Records for the task:
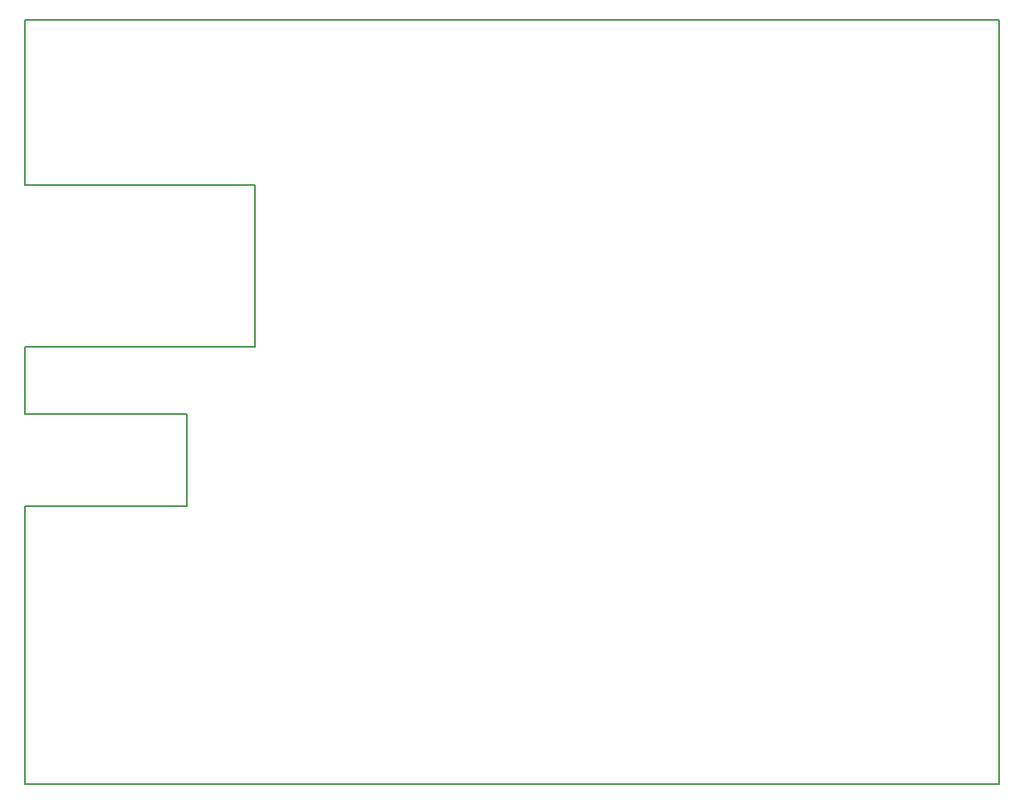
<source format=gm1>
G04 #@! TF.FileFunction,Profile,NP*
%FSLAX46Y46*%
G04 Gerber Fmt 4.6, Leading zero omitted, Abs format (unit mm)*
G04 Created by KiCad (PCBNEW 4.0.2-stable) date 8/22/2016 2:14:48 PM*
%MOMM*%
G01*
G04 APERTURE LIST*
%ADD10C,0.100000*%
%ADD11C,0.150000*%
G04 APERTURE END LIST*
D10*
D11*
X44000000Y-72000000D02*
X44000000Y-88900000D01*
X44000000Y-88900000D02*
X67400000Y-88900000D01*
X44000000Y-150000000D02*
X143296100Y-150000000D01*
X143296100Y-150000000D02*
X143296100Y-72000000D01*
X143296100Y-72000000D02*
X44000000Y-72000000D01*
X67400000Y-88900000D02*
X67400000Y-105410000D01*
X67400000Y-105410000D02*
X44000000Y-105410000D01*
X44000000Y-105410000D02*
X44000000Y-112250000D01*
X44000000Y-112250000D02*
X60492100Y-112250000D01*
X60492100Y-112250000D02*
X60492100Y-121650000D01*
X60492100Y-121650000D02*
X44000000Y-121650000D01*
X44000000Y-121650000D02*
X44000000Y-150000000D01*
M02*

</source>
--
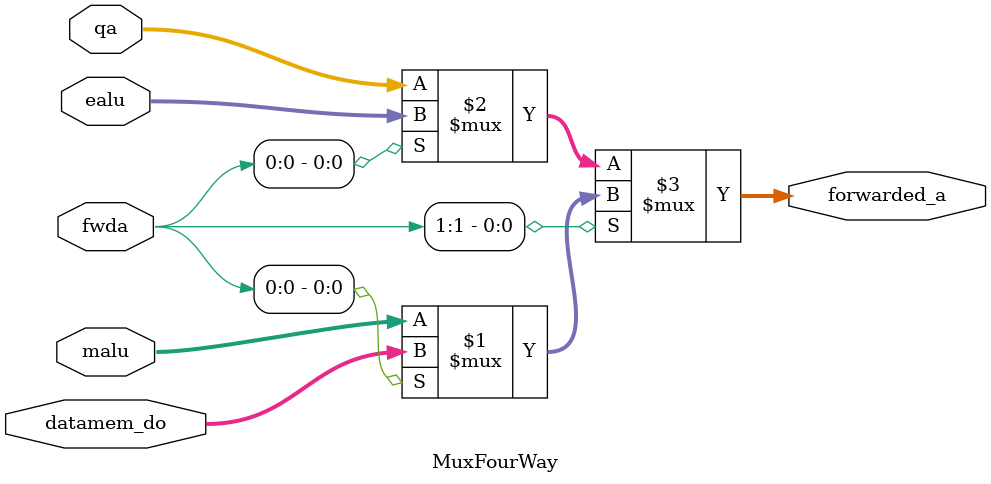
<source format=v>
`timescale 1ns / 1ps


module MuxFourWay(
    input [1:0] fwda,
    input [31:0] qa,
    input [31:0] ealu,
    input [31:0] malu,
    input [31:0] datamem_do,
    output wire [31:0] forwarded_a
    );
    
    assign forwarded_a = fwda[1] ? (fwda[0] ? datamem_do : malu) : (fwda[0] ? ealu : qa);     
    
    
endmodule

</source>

Request:
Wherever a line in the listing contains the word "format", copy that line out.

Your response:
<source format=gm1>
G04 Gerber Fmt 4.6, Leading zero omitted, Abs format (unit mm)*
<source format=v>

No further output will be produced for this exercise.